Exercise aim >>
Convert the text read from every page in the listing below into a single numbered list, one line per item, with blank lines omitted. Leave the pictures out of your answer.

Extracted entries >>
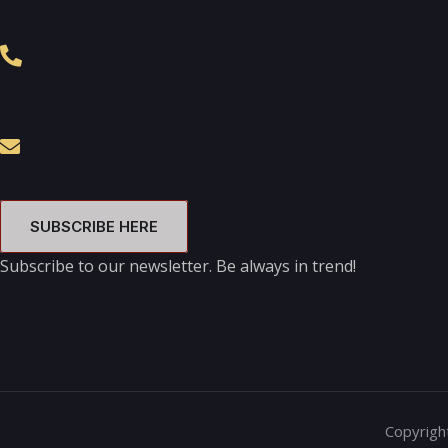
SUBSCRIBE HERE
Subscribe to our newsletter. Be always in trend!
Copyright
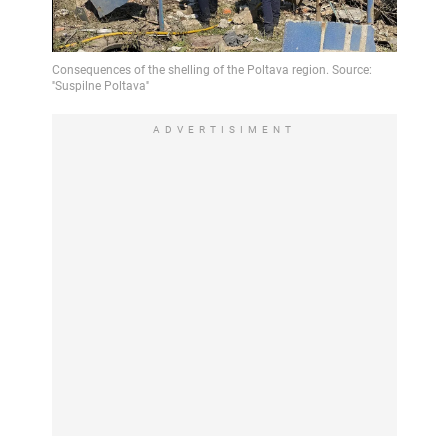
Video
ADVERTISIMENT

Output for this exercise >>
1. SUBSCRIBE HERE
2. Subscribe to our newsletter. Be always in trend!
3. Copyright
4. Video
5. ADVERTISIMENT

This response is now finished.